To validate the pro-inflammatory potential of the specific IL1B haplotype-pairs found to be associated with higher in vivo levels of IL-1β, we collected PBMCs from a separate population of individuals with no inflammatory diseases (N = 70) and analyzed IL-1β production after stimulation with lipopolysaccharide (LPS) (Fig. 3). Of the four haplotype-pairs associated with higher in vivo IL-1β levels, stimulated PBMCs from three of the four groups (B1/B1; B3/B3, B3/B2-B4) produced significantly more IL-1β protein than cells from those with haplotype-pairs in the reference group. PBMCs from the fourth group (B1/B3) produced more IL-1β protein than the reference group, but the difference was not significant.
Fig. 3

IL1 haplotype influence on IL-1β protein levels produced by stimulated peripheral blood mononuclear cells. The IL-1β protein level (ng/ml) produced by LPS stimulated peripheral blood mononuclear cells from individuals with the indicated IL1B promoter haplotype pair (e.g. B3/B3) is shown as the geometric mean level (±SE) of IL-1β relative to the reference group.
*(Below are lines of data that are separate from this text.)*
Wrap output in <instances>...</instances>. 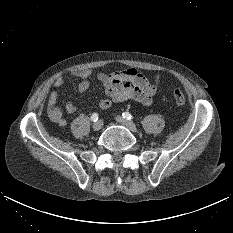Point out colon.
<instances>
[{"label":"colon","mask_w":233,"mask_h":233,"mask_svg":"<svg viewBox=\"0 0 233 233\" xmlns=\"http://www.w3.org/2000/svg\"><path fill=\"white\" fill-rule=\"evenodd\" d=\"M172 96L174 98V101L177 105L183 106L186 104V97L180 90H174L172 92Z\"/></svg>","instance_id":"5ec220e1"}]
</instances>
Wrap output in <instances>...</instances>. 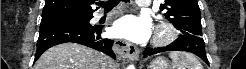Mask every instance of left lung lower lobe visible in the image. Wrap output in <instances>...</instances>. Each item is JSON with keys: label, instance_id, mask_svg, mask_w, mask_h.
<instances>
[{"label": "left lung lower lobe", "instance_id": "obj_1", "mask_svg": "<svg viewBox=\"0 0 246 69\" xmlns=\"http://www.w3.org/2000/svg\"><path fill=\"white\" fill-rule=\"evenodd\" d=\"M164 51H188L194 53L195 55L200 57L206 64L209 65L206 56L204 40L199 36L183 34L180 35L173 43L168 46L158 48H145L143 54L144 57H147L148 55H153Z\"/></svg>", "mask_w": 246, "mask_h": 69}]
</instances>
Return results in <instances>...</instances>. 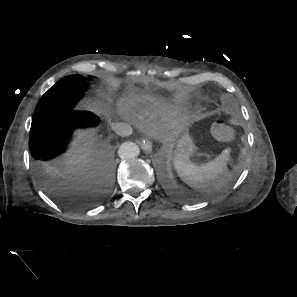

The reference group for the IL-1β levels includes all of the subjects with genotypes other than the four pro-inflammatory haplotype pairs shown in the figure. N = 70 healthy Caucasians. 1 Geometric mean of IL-1β levels by the indicated group. 2 The haplotype-pair group and number of subjects in the group. 3 The calculated p-value of the indicated haplotype-pair group in comparison to the reference group

Discussion

Inflammation is a major pathological component of many diseases, and the IL-1 family of cytokines, produced by the well-described IL-1 gene cluster (Cox et al. 1998; Nicklin et al. 2002), is a major contributor to the inflammatory process. Following pro-inflammatory challenge with a broad range of stimuli, including microbial products and oxidized LDL cholesterol, IL-1 and TNFα are among the first genes to be activated (Dinarello 1998; Hung et al. 2006; Karouzakis et al. 2006; Rosenwasser 1998). These cytokines activate receptor-mediated signaling mechanisms leading to induction of other pro-inflammatory genes such as IL-6 and COX2 that contribute to the inflammatory response in different tissues.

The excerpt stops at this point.